Guêpe parasite Zatypota adulte. (Université de Colombie-Britannique)
Philippe Fernandez-Fournier, ancien étudiant diplômé de l’université de la Colombie-Britannique et auteur principal de la nouvelle étude, est resté perplexe devant le comportement étrange de certaines araignées A. eximius, qu’il a vues s’éloigner de quelques mètres du nid. Les individus tisseraient des toiles fermées de soie dense et des morceaux de feuillage, appelé « toiles de cocon ». Lorsque certaines de ces structures ont été recueillies et examinées en laboratoire, à la grande surprise de tous, les chercheurs ont découvert qu’elles enveloppaient une guêpe.
L’araignée Anelosimus eximius. (Philippe Fernandez-Fournier)
Selon Philippe Fernandez-Fournier, auteur principal de l’étude :
On a déjà observé des guêpes manipulant le comportement d’araignées, mais pas à un niveau aussi complexe que celui-ci. Non seulement cette guêpe vise une espèce sociale d’araignée, mais elle la fait quitter sa colonie, ce qu’elle fait rarement… Ces guêpes sont très élégantes et gracieuses. Mais ensuite, elles agissent de la manière la plus brutale.
Les guêpes femelles pondent d’abord un œuf sur l’abdomen de l’araignée, dont la larve éclot et s’attache ensuite à l’hôte. La larve se nourrit de l’hémolymphe sanguine de l’araignée pendant qu’elle s’empare lentement du corps de l’araignée. À un moment donné, l’individu zombifié commence à quitter la colonie et fabrique un cocon pour la larve. Après avoir consommé les nutriments qu’il reste de l’araignée, la larve pénètre dans le cocon façonné par son esclave arachnide, émergeant complètement développée environ 11 jours plus tard.
La larve de la guêpe Zatypota accrochée à l’araignée Anelosimus eximius. (Philippe Fernandez-Fournier)
Pour Samantha Straus, coauteure de l’étude :
Mais cette modification du comportement est tellement hardcore.
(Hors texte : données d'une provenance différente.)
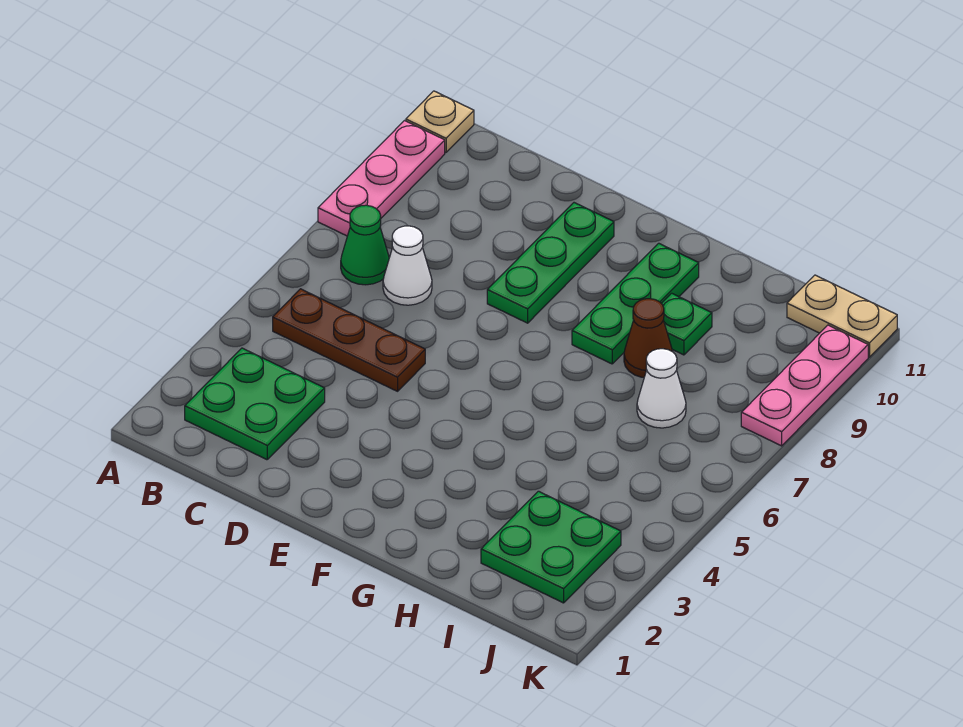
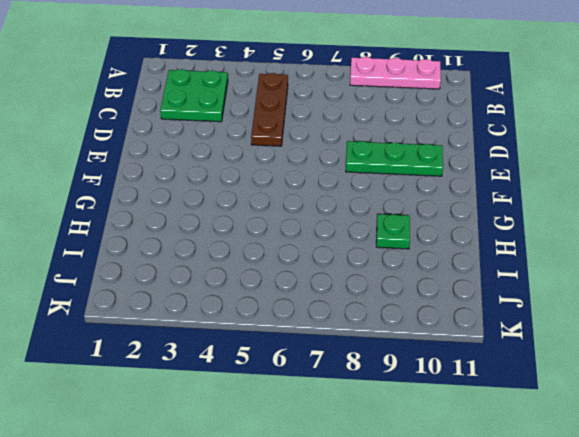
none -> tan plate A11 level 1
none -> green cone B7 level 1
none -> white cone C7 level 1

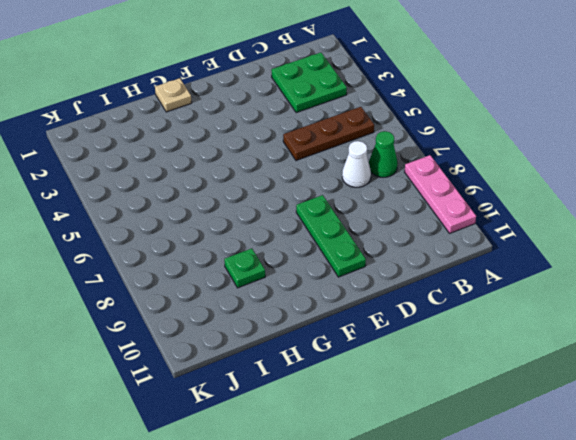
tan plate G1 level 1 -> tan plate A11 level 1
none -> green plate G8:G10 level 1
none -> brown cone H8 level 1
none -> green plate I2:J3 level 1

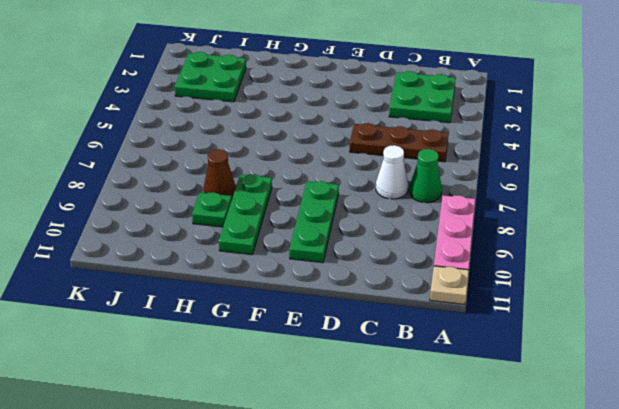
none -> white cone I7 level 1
none -> tan plate J11:K11 level 1
none -> pink plate K8:K10 level 1

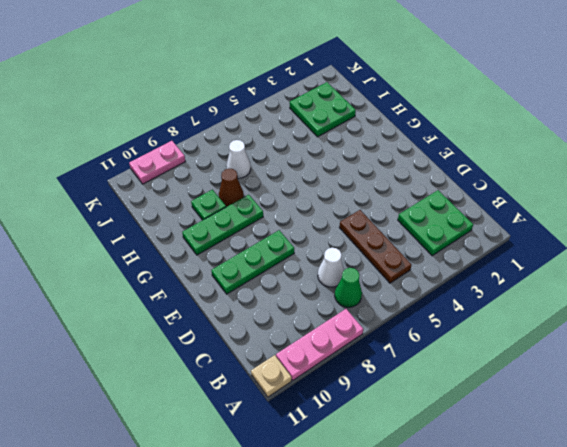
pink plate K9:K10 level 1 -> pink plate K8:K10 level 1
none -> tan plate J11:K11 level 1

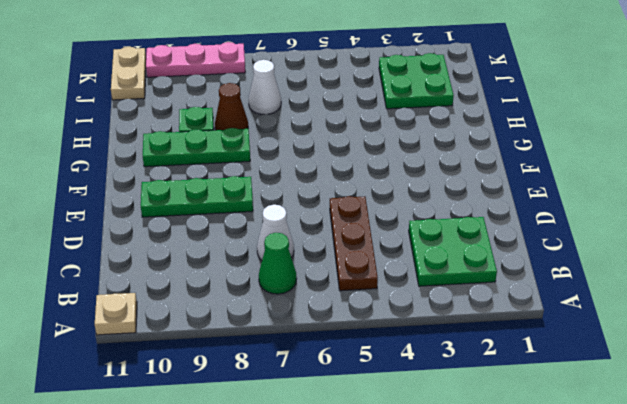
none -> pink plate A8:A10 level 1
La guêpe détourne complètement le comportement et le cerveau de l’araignée et lui fait faire quelque chose qu’elle ne ferait jamais, comme quitter son nid et tisser une structure complètement différente. C’est très dangereux pour ces petites araignées.
Les chercheurs pensent que les guêpes injectent aux araignées des hormones qui leur font croire qu’elles se trouvent à une autre étape de leur vie ou qui les poussent à se disperser à l’extérieur de la colonie.
Toujours selon Straus :
Nous pensons que les guêpes ciblent ces araignées sociales parce qu’elles constituent une colonie d’hôtes et une source de nourriture importante et stable. Nous avons aussi découvert que plus la colonie d’araignées était grande, plus il était probable que ces guêpes la cibleraient.
Les chercheurs prévoient de retourner en Équateur où ils veulent étudier plus en détail les mêmes colonies d’araignées et de guêpes parasitoïdes.
L’étude publiée dans la revue Ecological Entomology : Behavioural modification of a social spider by a parasitoid wasp et présentée sur le site de l’université de Colombie-Britanique : Newly discovered wasp turns social spiders into zombies.